Because of their proximity and the vastly different racial makeup of their student bodies, Sankofa and Peralta are often compared to one another; in 2017, as the district considered a controversial plan to merge or close nearly two dozen schools, a school board-commissioned report floated the idea that Sankofa combine with Peralta. That didn’t go forward. But this year, Sankofa families were thrown into uncertainty when, in January, the district proposed merging the school with Kaiser Elementary, a small school in the Oakland hills where just 22 percent of students are black and 34 percent are white. The idea has sparked outcry from some parents at Kaiser who are trying to stop the merger from happening.
When Mills talked to some Sankofa parents, she says there was interest in the possibility of what could come next. “They see that Sankofa doesn’t have the resources that other schools do, just in terms of how much parents raise,” Mills said. “Some sort of merger or closure has been hanging over Sankofa for a long time.”
Mills stopped to see if there were enough people supervising the kids out on the playground. Eventually, she helped get them settled to eat lunches she’d been organizing earlier, which were donated by the Democratic Socialists of America as part of their Bread for Ed campaign: peanut butter and jelly sandwiches, broccoli, carrots, and potato chips. (Mills did her best to keep the chip eating to a minimum.)
With no end in sight for the strike, Mills told me that the next challenge would be to find another site to offer full-day care for students once the strike school hours end in the afternoon. That way, volunteers can walk students from Bushrod to the next site to give parents more time for daycare.
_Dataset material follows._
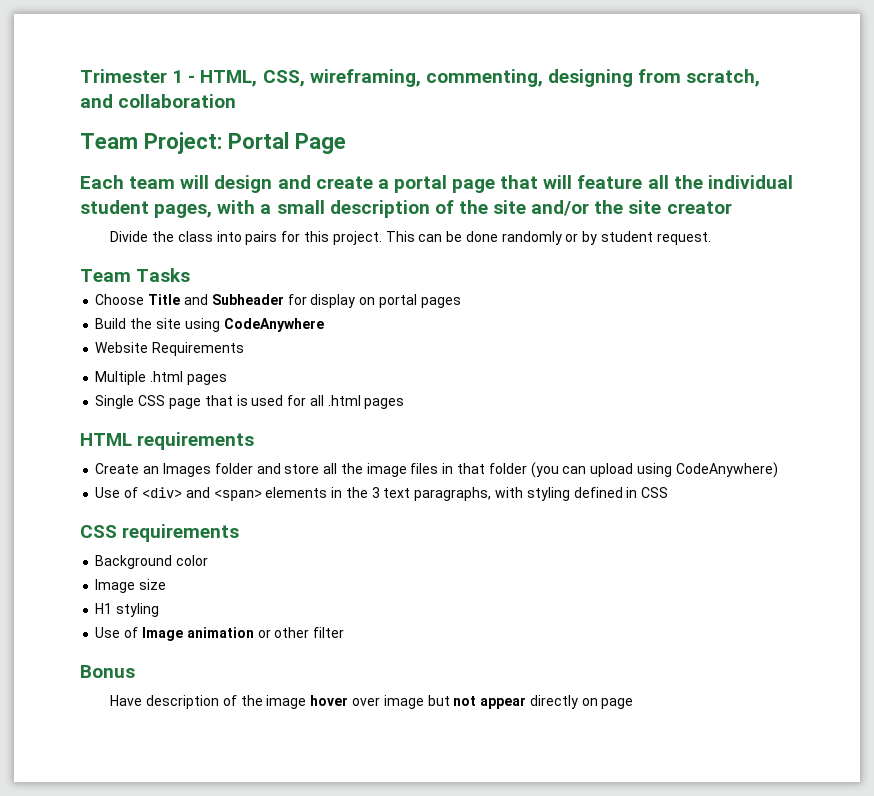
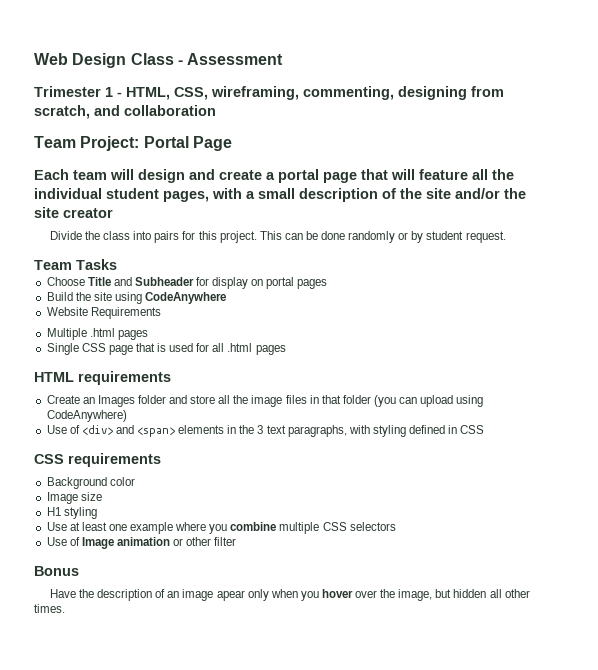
(80, 76) none -> [34,53,284,68] Web Design Class - Assessment //
(160, 610) none -> [46,522,396,534] // Use at least one example where you combine multiple CSS selectors
[146,695,634,709] description of the image hover over image but not appear directly on page -> [78,589,530,601] [34,604,65,613] the description of an image apear only when you hover over the image, but hidden all other times.

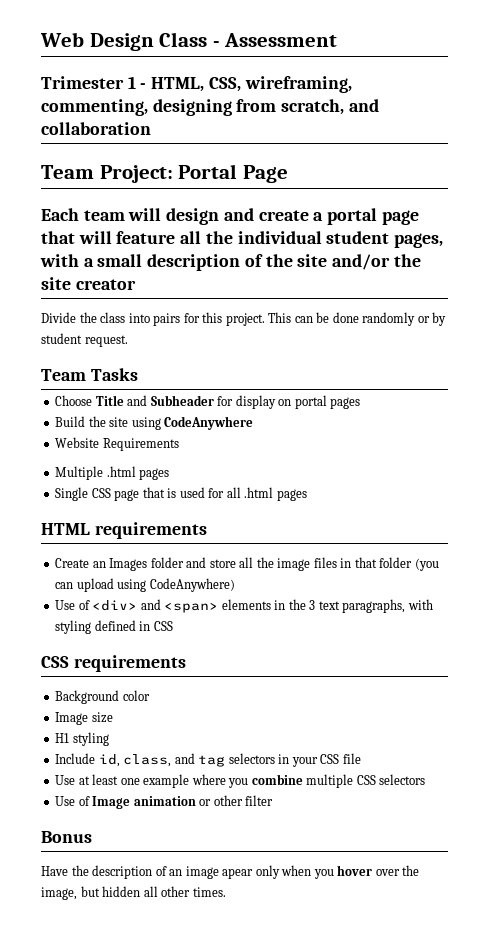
(97, 513) none -> [55,753,361,767] // Include id, class, and tag selectors in your CSS file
It wasn’t going to be an easy problem to solve.
“The idea is that we stand in solidarity with our teachers. They’re fighting not just for higher wages but for better conditions for our kids. It’s all our struggle, too,” Lee, the East Oakland parent organizer, told me ahead of the strike. “As parents, we have a duty to get involved in that. We can’t just leave it to the teachers to carry this weight and be the only ones fighting to keep public education alive.”